In March 2020, the PPE shortage for masks was very real in our local Toowoomba area.  After inquiries from Darling Downs Health, the project began to respond to the local need.  As the project began, doctors in the local area came forward, describing real shortages in our local area.  I realised that we had to pull together a strong team of community stakeholders to respond to this need on a fast timeline. 

Toowoomba is the main regional hub for many rural Queensland towns, including Chinchilla, Warwick, Dalby, Roma, Miles and others.  Toowoomba health care providers needed to be ready to not only respond to the local need, but the overflow need from these smaller practices in rural areas. 

COVID-19 is known to be asymptomatic, and while testing services were still being set up, a spread could occur very quickly in an unready, underprepared area.  We could not let our healthcare workers become compromised and be unable to respond to a growing demand.

Despite setbacks and roadblocks around legalities and funding, the DDPPE team was able to create shield prototypes for Darling Downs Health and rollout a ‘free face shields’ program within three weeks. 

The project drew media recognition, including an article in the Chronicle Online, an article in the Chronicle newspaper, 7 News coverage and feature in the USQ News & VC Newsletter.  I also wrote an article on the face shields project for DIYODE Magazine.

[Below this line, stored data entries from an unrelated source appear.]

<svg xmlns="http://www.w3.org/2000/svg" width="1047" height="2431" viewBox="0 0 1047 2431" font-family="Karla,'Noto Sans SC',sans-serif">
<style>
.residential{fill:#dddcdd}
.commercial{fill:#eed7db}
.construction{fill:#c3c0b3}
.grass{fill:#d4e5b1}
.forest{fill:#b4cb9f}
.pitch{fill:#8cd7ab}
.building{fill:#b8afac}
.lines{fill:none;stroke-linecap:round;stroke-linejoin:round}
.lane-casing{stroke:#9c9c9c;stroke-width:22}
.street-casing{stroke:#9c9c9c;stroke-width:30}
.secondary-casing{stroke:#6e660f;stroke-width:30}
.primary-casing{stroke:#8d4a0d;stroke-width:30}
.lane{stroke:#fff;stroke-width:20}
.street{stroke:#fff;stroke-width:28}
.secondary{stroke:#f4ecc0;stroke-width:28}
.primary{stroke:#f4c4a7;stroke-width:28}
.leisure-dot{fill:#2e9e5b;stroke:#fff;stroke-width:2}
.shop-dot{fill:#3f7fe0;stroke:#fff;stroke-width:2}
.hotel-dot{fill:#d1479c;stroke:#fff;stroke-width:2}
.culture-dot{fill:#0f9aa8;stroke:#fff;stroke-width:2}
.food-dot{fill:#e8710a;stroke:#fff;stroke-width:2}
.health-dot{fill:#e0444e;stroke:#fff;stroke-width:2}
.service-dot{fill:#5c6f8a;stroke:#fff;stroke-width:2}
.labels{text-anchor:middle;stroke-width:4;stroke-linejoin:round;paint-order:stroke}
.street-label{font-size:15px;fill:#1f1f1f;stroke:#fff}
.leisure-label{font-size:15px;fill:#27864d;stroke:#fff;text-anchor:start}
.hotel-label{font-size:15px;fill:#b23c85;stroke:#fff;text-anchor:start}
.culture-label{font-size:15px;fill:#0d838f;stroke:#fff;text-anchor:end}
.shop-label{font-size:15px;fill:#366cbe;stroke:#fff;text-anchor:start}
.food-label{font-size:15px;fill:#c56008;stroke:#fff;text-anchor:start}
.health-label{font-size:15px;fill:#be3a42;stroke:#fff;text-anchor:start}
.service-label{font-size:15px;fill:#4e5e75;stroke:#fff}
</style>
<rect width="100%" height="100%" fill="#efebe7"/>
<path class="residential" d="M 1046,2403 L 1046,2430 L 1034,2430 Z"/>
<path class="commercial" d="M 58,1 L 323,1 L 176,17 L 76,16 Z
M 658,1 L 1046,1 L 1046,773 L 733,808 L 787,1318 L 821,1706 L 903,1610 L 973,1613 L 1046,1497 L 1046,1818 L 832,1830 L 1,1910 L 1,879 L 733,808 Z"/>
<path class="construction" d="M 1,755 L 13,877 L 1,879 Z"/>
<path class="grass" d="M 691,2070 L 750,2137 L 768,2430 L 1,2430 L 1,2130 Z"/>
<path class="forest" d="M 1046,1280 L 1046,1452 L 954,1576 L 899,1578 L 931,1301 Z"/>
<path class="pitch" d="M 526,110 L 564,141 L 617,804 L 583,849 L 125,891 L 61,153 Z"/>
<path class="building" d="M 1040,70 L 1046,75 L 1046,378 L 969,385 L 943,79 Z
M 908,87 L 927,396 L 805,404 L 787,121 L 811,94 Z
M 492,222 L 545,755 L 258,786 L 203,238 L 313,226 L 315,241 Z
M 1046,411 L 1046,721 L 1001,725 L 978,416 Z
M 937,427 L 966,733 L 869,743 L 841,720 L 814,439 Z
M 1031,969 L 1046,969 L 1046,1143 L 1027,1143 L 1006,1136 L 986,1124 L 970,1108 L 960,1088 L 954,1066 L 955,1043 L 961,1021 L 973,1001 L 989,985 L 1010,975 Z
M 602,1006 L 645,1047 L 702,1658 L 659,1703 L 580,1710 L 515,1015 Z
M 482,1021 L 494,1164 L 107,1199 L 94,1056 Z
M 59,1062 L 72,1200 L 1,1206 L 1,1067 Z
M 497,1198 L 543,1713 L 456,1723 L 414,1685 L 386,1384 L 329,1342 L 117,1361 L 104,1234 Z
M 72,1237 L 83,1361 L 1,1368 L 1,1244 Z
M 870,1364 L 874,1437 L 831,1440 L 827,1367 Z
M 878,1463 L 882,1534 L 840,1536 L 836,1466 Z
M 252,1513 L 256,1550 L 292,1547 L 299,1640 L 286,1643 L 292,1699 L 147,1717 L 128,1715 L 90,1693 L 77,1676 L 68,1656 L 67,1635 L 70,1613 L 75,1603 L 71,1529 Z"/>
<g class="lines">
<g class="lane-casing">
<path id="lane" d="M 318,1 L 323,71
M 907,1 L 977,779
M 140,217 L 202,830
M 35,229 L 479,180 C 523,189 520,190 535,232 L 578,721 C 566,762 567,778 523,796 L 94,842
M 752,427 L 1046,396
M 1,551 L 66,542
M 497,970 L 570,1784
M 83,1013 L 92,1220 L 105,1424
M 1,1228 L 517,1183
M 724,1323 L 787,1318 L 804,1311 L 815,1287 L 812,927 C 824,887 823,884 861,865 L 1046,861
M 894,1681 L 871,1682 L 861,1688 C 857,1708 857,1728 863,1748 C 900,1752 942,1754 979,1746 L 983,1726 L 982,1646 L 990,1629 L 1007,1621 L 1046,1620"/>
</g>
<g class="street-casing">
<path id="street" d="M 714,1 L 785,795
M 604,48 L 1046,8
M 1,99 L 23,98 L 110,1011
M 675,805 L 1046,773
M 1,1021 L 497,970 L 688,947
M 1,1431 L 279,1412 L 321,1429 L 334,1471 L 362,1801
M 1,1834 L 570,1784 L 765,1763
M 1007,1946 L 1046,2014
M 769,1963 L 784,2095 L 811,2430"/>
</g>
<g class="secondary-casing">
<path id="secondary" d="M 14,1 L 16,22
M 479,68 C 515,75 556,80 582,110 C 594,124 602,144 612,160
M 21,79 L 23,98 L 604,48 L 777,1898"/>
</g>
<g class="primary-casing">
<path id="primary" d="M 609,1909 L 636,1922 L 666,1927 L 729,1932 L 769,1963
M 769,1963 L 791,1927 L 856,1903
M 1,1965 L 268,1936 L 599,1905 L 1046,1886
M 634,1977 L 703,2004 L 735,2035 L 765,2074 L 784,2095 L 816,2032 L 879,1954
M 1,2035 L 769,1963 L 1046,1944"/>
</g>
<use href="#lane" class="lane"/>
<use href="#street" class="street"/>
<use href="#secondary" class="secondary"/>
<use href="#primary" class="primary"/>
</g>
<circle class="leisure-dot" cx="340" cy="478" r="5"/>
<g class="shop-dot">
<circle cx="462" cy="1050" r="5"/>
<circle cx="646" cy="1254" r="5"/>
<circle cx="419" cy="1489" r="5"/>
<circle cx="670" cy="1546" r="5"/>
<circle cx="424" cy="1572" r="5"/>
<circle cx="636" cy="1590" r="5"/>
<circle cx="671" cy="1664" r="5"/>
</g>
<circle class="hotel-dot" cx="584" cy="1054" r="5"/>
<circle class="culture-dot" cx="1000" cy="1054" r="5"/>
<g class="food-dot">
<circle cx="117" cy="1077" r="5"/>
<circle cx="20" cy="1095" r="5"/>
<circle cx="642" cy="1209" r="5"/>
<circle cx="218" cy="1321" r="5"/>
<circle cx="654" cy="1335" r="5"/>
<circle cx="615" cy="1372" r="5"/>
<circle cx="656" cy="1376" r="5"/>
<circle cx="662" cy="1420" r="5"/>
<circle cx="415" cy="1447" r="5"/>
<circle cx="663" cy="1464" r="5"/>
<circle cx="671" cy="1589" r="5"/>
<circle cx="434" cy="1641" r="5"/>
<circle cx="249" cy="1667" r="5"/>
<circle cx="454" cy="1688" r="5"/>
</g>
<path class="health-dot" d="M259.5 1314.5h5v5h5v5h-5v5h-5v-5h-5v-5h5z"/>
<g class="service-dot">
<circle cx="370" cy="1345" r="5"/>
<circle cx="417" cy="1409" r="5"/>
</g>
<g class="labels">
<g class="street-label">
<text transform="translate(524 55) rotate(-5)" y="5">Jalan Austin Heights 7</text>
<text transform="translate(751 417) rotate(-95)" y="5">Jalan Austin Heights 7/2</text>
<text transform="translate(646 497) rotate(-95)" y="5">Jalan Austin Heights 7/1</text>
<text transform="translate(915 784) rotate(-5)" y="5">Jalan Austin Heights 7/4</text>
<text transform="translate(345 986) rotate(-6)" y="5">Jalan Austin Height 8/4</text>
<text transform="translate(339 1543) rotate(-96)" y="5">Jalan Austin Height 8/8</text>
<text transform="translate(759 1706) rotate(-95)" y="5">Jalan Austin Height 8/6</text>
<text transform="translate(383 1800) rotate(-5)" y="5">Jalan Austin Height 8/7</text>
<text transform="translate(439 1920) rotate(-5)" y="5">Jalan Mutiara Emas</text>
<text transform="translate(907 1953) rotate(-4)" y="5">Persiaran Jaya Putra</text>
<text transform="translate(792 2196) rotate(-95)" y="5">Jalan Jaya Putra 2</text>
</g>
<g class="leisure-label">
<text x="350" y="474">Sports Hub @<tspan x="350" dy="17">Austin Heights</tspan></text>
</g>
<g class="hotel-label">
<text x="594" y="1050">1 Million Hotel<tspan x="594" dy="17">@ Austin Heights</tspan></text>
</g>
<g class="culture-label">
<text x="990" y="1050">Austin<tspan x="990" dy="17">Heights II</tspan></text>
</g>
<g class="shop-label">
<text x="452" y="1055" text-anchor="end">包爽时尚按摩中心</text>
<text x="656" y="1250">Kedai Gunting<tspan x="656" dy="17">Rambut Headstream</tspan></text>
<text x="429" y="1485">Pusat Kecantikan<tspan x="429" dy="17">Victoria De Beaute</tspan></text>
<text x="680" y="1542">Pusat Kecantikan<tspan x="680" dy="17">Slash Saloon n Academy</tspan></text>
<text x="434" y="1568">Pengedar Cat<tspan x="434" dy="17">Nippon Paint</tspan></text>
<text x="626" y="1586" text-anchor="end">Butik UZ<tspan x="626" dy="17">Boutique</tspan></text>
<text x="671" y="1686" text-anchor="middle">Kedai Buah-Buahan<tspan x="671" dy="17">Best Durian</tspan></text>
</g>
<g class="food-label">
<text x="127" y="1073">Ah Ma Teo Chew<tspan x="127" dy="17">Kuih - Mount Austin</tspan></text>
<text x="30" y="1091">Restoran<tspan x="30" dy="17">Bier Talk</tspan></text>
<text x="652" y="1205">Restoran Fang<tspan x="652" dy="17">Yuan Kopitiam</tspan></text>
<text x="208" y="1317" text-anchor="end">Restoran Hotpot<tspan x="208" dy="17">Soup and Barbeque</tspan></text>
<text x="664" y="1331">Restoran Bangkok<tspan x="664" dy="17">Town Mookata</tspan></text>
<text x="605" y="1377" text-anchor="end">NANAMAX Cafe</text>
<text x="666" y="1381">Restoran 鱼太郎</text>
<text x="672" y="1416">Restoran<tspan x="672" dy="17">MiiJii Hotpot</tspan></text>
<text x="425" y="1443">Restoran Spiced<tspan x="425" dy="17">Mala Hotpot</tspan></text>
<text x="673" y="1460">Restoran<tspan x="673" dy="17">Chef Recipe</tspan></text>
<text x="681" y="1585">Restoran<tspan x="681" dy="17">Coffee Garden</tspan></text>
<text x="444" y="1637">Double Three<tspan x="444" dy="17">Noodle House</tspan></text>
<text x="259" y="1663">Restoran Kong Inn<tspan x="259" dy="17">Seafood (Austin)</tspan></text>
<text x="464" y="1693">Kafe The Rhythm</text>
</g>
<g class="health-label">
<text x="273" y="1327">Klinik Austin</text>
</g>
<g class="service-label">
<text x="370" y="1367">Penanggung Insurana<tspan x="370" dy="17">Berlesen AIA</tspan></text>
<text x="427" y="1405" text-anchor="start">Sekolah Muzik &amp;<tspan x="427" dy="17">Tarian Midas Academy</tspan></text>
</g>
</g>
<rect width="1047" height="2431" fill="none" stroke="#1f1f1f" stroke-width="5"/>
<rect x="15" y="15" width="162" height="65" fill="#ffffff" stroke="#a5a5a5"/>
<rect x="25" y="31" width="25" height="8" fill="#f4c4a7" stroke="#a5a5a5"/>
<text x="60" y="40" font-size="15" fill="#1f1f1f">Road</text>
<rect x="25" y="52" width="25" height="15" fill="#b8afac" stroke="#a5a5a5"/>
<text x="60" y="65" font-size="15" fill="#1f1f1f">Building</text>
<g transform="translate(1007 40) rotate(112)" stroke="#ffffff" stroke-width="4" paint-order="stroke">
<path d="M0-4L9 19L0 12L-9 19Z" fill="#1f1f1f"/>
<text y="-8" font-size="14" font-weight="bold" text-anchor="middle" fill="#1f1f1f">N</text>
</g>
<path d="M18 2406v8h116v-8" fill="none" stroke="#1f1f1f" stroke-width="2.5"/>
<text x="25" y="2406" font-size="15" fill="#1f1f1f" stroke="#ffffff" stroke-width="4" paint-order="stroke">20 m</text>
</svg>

In total, 370 face shields were created for hospitals, aged care homes and healthcare providers in the Darling Downs and wider rural areas.  This collaborative project came together with partners from USQ, Ellipsis Media, Reality 3D printing, Seven Springs Medical and Vital Image Graphics laser cutting.  This project had a number of project collaborators and stakeholders, including the Public Health Network, Darling Downs Health, Toowoomba Hospital Foundation, TSBE and many healthcare providers who requested equipment.   

While mass manufacturing of face shields is now in place, this project shows how our local manufacturers can step up and provide an agile response to supply chain need with new technologies. 3D printing and laser cutting technologies are a fast and high quality way to produce prototypes and products with a fast turnaround.  The project is no longer active, but the team remains in contact in the event of an arising need.